Noch verweigert Guaidó den Dialog mit seinem Kontrahenten. Bisher hätten Verhandlungen mit dem Regime immer nur zu mehr Autoritarismus und Repression geführt, sagte er und kal­kuliert damit ein, dass der Konflikt gewalttätig ausgetragen werden könnte – im schlechtesten Fall mit einer Intervention der USA. Guaidós harte Haltung könnte brechen, wenn die bedingungslose internationale Unterstützung nachlässt. Von Trump sowie seinen rechten Amtskollegen in Brasilien und ­Kolumbien ist das nicht zu erwarten. Mexiko, Uruguay und einige Karibikstaaten haben dagegen mit dem »Mechanismus von Montevideo« einen gangbaren Weg vorgeschlagen: Dialog ohne Vorbedingungen.

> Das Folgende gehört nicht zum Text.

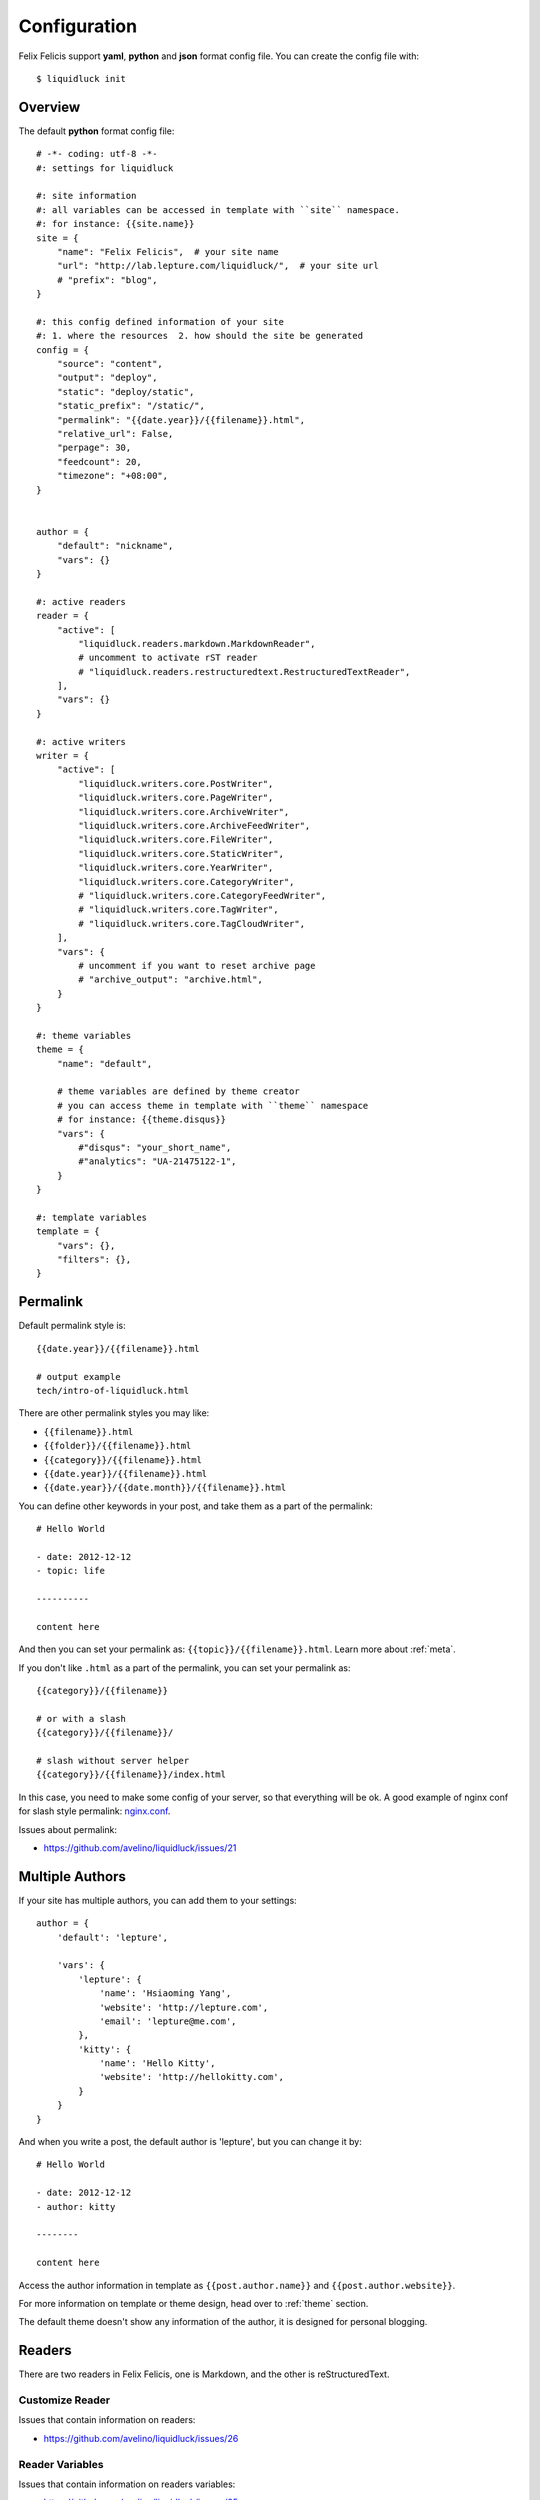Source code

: .. _configuration:


Configuration
==============

Felix Felicis support **yaml**, **python** and **json** format config file.
You can create the config file with::

    $ liquidluck init


Overview
----------

The default **python** format config file::

    # -*- coding: utf-8 -*-
    #: settings for liquidluck

    #: site information
    #: all variables can be accessed in template with ``site`` namespace.
    #: for instance: {{site.name}}
    site = {
        "name": "Felix Felicis",  # your site name
        "url": "http://lab.lepture.com/liquidluck/",  # your site url
        # "prefix": "blog",
    }

    #: this config defined information of your site
    #: 1. where the resources  2. how should the site be generated
    config = {
        "source": "content",
        "output": "deploy",
        "static": "deploy/static",
        "static_prefix": "/static/",
        "permalink": "{{date.year}}/{{filename}}.html",
        "relative_url": False,
        "perpage": 30,
        "feedcount": 20,
        "timezone": "+08:00",
    }


    author = {
        "default": "nickname",
        "vars": {}
    }

    #: active readers
    reader = {
        "active": [
            "liquidluck.readers.markdown.MarkdownReader",
            # uncomment to activate rST reader
            # "liquidluck.readers.restructuredtext.RestructuredTextReader",
        ],
        "vars": {}
    }

    #: active writers
    writer = {
        "active": [
            "liquidluck.writers.core.PostWriter",
            "liquidluck.writers.core.PageWriter",
            "liquidluck.writers.core.ArchiveWriter",
            "liquidluck.writers.core.ArchiveFeedWriter",
            "liquidluck.writers.core.FileWriter",
            "liquidluck.writers.core.StaticWriter",
            "liquidluck.writers.core.YearWriter",
            "liquidluck.writers.core.CategoryWriter",
            # "liquidluck.writers.core.CategoryFeedWriter",
            # "liquidluck.writers.core.TagWriter",
            # "liquidluck.writers.core.TagCloudWriter",
        ],
        "vars": {
            # uncomment if you want to reset archive page
            # "archive_output": "archive.html",
        }
    }

    #: theme variables
    theme = {
        "name": "default",

        # theme variables are defined by theme creator
        # you can access theme in template with ``theme`` namespace
        # for instance: {{theme.disqus}}
        "vars": {
            #"disqus": "your_short_name",
            #"analytics": "UA-21475122-1",
        }
    }

    #: template variables
    template = {
        "vars": {},
        "filters": {},
    }


Permalink
-----------

Default permalink style is::

    {{date.year}}/{{filename}}.html

    # output example
    tech/intro-of-liquidluck.html

There are other permalink styles you may like:

+ ``{{filename}}.html``
+ ``{{folder}}/{{filename}}.html``
+ ``{{category}}/{{filename}}.html``
+ ``{{date.year}}/{{filename}}.html``
+ ``{{date.year}}/{{date.month}}/{{filename}}.html``

You can define other keywords in your post, and take them as a part of the permalink::

    # Hello World

    - date: 2012-12-12
    - topic: life

    ----------

    content here

And then you can set your permalink as: ``{{topic}}/{{filename}}.html``. Learn
more about :ref:`meta`.

If you don't like ``.html`` as a part of the permalink, you can set your permalink as::

    {{category}}/{{filename}}

    # or with a slash
    {{category}}/{{filename}}/

    # slash without server helper
    {{category}}/{{filename}}/index.html

In this case, you need to make some config of your server, so that everything will be ok.
A good example of nginx conf for slash style permalink: `nginx.conf`_.

Issues about permalink:

- https://github.com/avelino/liquidluck/issues/21

.. _`nginx.conf`: https://github.com/lepture/lepture.com/blob/master/nginx.conf

.. _multi-authors:


Multiple Authors
------------------

If your site has multiple authors, you can add them to your settings::

    author = {
        'default': 'lepture',

        'vars': {
            'lepture': {
                'name': 'Hsiaoming Yang',
                'website': 'http://lepture.com',
                'email': 'lepture@me.com',
            },
            'kitty': {
                'name': 'Hello Kitty',
                'website': 'http://hellokitty.com',
            }
        }
    }

And when you write a post, the default author is 'lepture', but you can change it by::

    # Hello World

    - date: 2012-12-12
    - author: kitty
    
    --------

    content here


Access the author information in template as ``{{post.author.name}}`` and
``{{post.author.website}}``.

For more information on template or theme design, head over to :ref:`theme` section.

The default theme doesn't show any information of the author, it is designed for
personal blogging.


Readers
----------

There are two readers in Felix Felicis, one is Markdown, and the other is reStructuredText.


Customize Reader
``````````````````

Issues that contain information on readers:

- https://github.com/avelino/liquidluck/issues/26


Reader Variables
```````````````````

Issues that contain information on readers variables:

- https://github.com/avelino/liquidluck/issues/25


Writers
---------

There are many writers in Felix Felicis, and you can add more. If you want to add your
own writer to Felix Felics, head over to :ref:`development`.


Writers Variables
````````````````````

Every writer can define its own variable, for example the archive write, if you set::

    writer = {
        'vars': {
            'archive_output': 'archive.html',
        }
    }

The archive page will be write to **archive.html** instead of **index.html**.

Available writers variables (but you won't need to change them):

- post_template (post.html)
- page_template (page.html)
- archive_template (archive.html)
- **archive_output** (index.html)
- archive_feed_template (feed.xml)
- year_template (archive.html)
- tag_template (archive.html)
- category_template (archive.html)
- category_feed_template (feed.xml)


Useful Issues
---------------

- https://github.com/avelino/liquidluck/issues/25
- https://github.com/avelino/liquidluck/issues/26
- https://github.com/avelino/liquidluck/issues/30
- https://github.com/avelino/liquidluck/issues/32
- https://github.com/avelino/liquidluck/issues/34
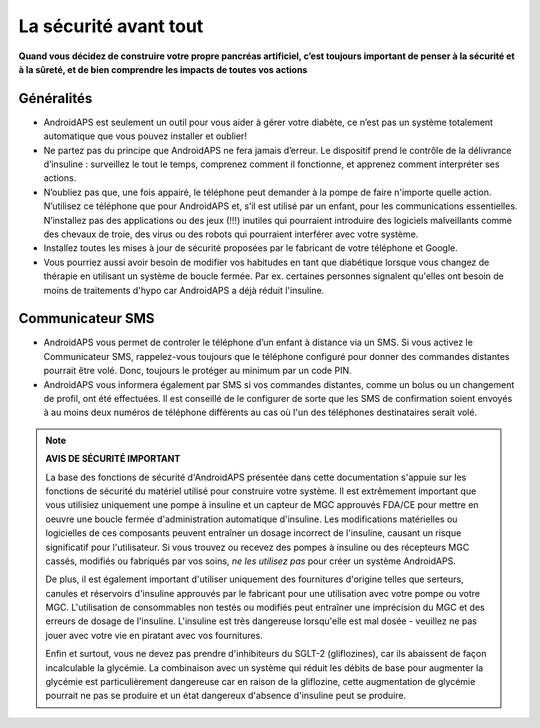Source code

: La sécurité avant tout
**************************************************

**Quand vous décidez de construire votre propre pancréas artificiel, c’est toujours important de penser à la sécurité et à la sûreté, et de bien comprendre les impacts de toutes vos actions**

Généralités
==================================================

* AndroidAPS est seulement un outil pour vous aider à gérer votre diabète, ce n’est pas un système totalement automatique que vous pouvez installer et oublier!
* Ne partez pas du principe que AndroidAPS ne fera jamais d’erreur. Le dispositif prend le contrôle de la délivrance d’insuline : surveillez le tout le temps, comprenez comment il fonctionne, et apprenez comment interpréter ses actions.
* N’oubliez pas que, une fois appairé, le téléphone peut demander à la pompe de faire n'importe quelle action. N’utilisez ce téléphone que pour AndroidAPS et, s’il est utilisé par un enfant, pour les communications essentielles. N’installez pas des applications ou des jeux (!!!) inutiles qui pourraient introduire des logiciels malveillants comme des chevaux de troie, des virus ou des robots qui pourraient interférer avec votre système.
* Installez toutes les mises à jour de sécurité proposées par le fabricant de votre téléphone et Google.
* Vous pourriez aussi avoir besoin de modifier vos habitudes en tant que diabétique lorsque vous changez de thérapie en utilisant un système de boucle fermée. Par ex. certaines personnes signalent qu'elles ont besoin de moins de traitements d'hypo car AndroidAPS a déjà réduit l'insuline.  
   
Communicateur SMS
==================================================

* AndroidAPS vous permet de controler le téléphone d’un enfant à distance via un SMS. Si vous activez le Communicateur SMS, rappelez-vous toujours que le téléphone configuré pour donner des commandes distantes pourrait être volé. Donc, toujours le protéger au minimum par un code PIN.
* AndroidAPS vous informera également par SMS si vos commandes distantes, comme un bolus ou un changement de profil, ont été effectuées. Il est conseillé de le configurer de sorte que les SMS de confirmation soient envoyés à au moins deux numéros de téléphone différents au cas où l'un des téléphones destinataires serait volé.

.. note:: 
   **AVIS DE SÉCURITÉ IMPORTANT**

   La base des fonctions de sécurité d'AndroidAPS présentée dans cette documentation s'appuie sur les fonctions de sécurité du matériel utilisé pour construire votre système. Il est extrêmement important que vous utilisiez uniquement une pompe à insuline et un capteur de MGC approuvés FDA/CE pour mettre en oeuvre une boucle fermée d'administration automatique d'insuline. Les modifications matérielles ou logicielles de ces composants peuvent entraîner un dosage incorrect de l'insuline, causant un risque significatif pour l'utilisateur. Si vous trouvez ou recevez des pompes à insuline ou des récepteurs MGC cassés, modifiés ou fabriqués par vos soins, *ne les utilisez pas* pour créer un système AndroidAPS.

   De plus, il est également important d'utiliser uniquement des fournitures d'origine telles que serteurs, canules et réservoirs d'insuline approuvés par le fabricant pour une utilisation avec votre pompe ou votre MGC. L'utilisation de consommables non testés ou modifiés peut entraîner une imprécision du MGC et des erreurs de dosage de l'insuline. L'insuline est très dangereuse lorsqu'elle est mal dosée - veuillez ne pas jouer avec votre vie en piratant avec vos fournitures.

   Enfin et surtout, vous ne devez pas prendre d'inhibiteurs du SGLT-2 (gliflozines), car ils abaissent de façon incalculable la glycémie.  La combinaison avec un système qui réduit les débits de base pour augmenter la glycémie est particulièrement dangereuse car en raison de la gliflozine, cette augmentation de glycémie pourrait ne pas se produire et un état dangereux d'absence d'insuline peut se produire.
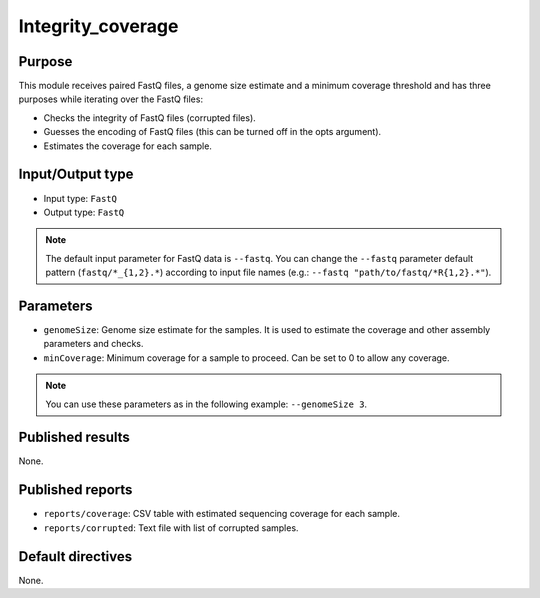 Integrity_coverage
==================

Purpose
-------

This module receives paired FastQ files, a genome size estimate and a
minimum coverage threshold and has three purposes while iterating over the
FastQ files:

- Checks the integrity of FastQ files (corrupted files).
- Guesses the encoding of FastQ files (this can be turned off in the opts argument).
- Estimates the coverage for each sample.


Input/Output type
------------------

- Input type: ``FastQ``
- Output type: ``FastQ``

.. note::
    The default input parameter for FastQ data is ``--fastq``. You can change
    the ``--fastq`` parameter default pattern (``fastq/*_{1,2}.*``) according
    to input file names (e.g.: ``--fastq "path/to/fastq/*R{1,2}.*"``).

Parameters
----------

- ``genomeSize``: Genome size estimate for the samples. It is used to
  estimate the coverage and other assembly parameters and
  checks.
- ``minCoverage``: Minimum coverage for a sample to proceed. Can be set to
  0 to allow any coverage.

.. note::
    You can use these parameters as in the following example:
    ``--genomeSize 3``.

Published results
-----------------

None.

Published reports
-----------------

- ``reports/coverage``: CSV table with estimated sequencing coverage for
  each sample.
- ``reports/corrupted``: Text file with list of corrupted samples.

Default directives
------------------

None.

Solange jedoch die maßgeblichen EU-Staaten an der Anerkennung Guaidós festhalten, stärken sie dessen kompromissloses Vorgehen und damit die Gefahr, dass der Konflikt weiter eskaliert, und das in einem bekannten und heiklen internationalen Szenario: Auf der einen Seite ein autoritäres ­repressives Regime, das von Russland, China und dem Iran unterstützt wird, auf der anderen eine oppositionelle Bewegung, die auf die Unterstützung der USA und der EU baut.